Task prompt:
Recast the lines of the records below as a Markdown table with the columns Row and Line. Number each row, leave out blank lines, begin at the line that contains "MLK26: The Pan-Africanist", and stop after the line that contains "WQXR’s TERRANCE".

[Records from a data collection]
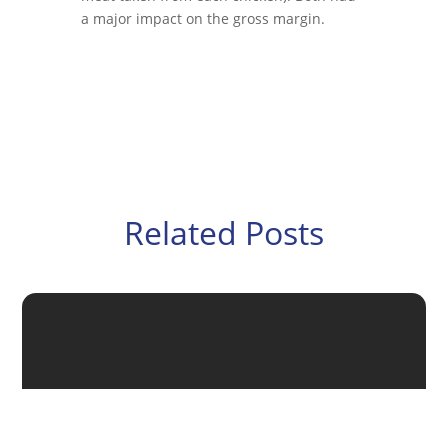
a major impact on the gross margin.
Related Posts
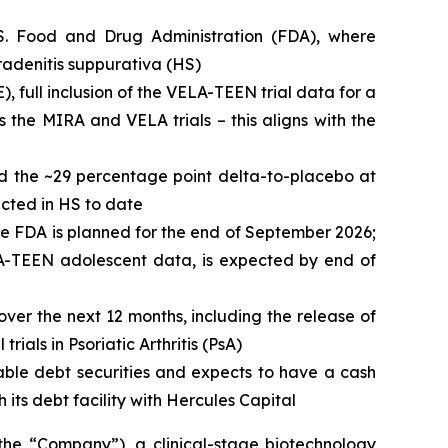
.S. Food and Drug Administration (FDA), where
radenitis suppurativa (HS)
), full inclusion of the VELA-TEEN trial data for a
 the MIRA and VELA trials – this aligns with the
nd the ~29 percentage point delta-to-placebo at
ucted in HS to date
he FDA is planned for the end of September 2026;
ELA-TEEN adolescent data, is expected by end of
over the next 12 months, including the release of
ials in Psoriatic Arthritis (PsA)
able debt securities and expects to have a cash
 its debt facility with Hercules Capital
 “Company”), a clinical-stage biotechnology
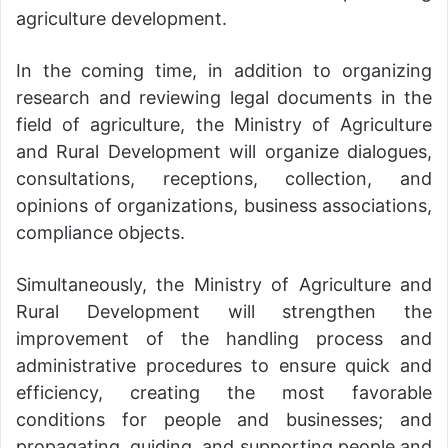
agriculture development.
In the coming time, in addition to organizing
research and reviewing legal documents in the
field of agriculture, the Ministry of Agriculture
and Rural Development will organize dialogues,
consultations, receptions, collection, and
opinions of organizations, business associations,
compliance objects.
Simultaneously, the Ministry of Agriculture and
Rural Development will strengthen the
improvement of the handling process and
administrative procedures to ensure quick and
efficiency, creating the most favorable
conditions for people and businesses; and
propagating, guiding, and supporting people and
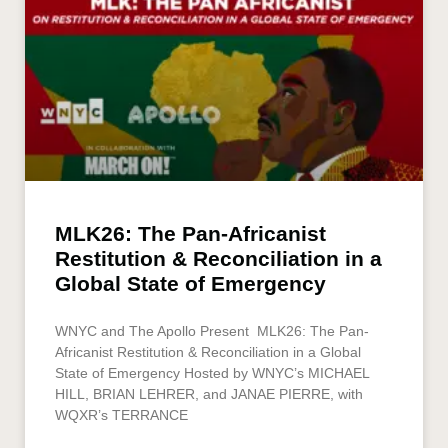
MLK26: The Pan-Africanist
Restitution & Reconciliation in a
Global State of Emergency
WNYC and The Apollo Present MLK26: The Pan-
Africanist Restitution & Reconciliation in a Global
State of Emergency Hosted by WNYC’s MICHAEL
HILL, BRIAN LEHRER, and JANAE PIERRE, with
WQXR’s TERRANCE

* * *

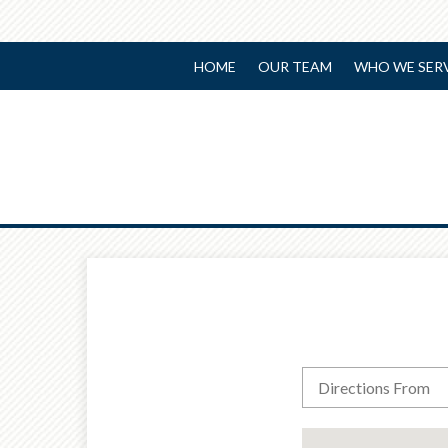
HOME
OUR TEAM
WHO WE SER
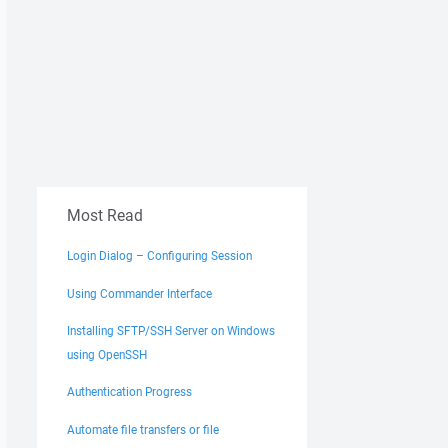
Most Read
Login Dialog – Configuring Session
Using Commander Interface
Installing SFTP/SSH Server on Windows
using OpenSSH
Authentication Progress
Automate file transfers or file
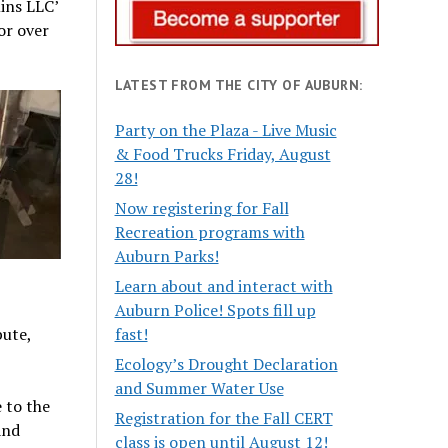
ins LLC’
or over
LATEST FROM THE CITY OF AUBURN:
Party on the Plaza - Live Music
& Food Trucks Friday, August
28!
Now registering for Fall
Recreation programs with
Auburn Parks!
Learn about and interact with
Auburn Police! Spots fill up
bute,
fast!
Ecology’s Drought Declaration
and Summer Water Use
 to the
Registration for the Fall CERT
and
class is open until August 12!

Exercise answer:
| Row | Line |
|---|---|
| 1 | MLK26: The Pan-Africanist |
| 2 | Restitution & Reconciliation in a |
| 3 | Global State of Emergency |
| 4 | WNYC and The Apollo Present MLK26: The Pan- |
| 5 | Africanist Restitution & Reconciliation in a Global |
| 6 | State of Emergency Hosted by WNYC’s MICHAEL |
| 7 | HILL, BRIAN LEHRER, and JANAE PIERRE, with |
| 8 | WQXR’s TERRANCE |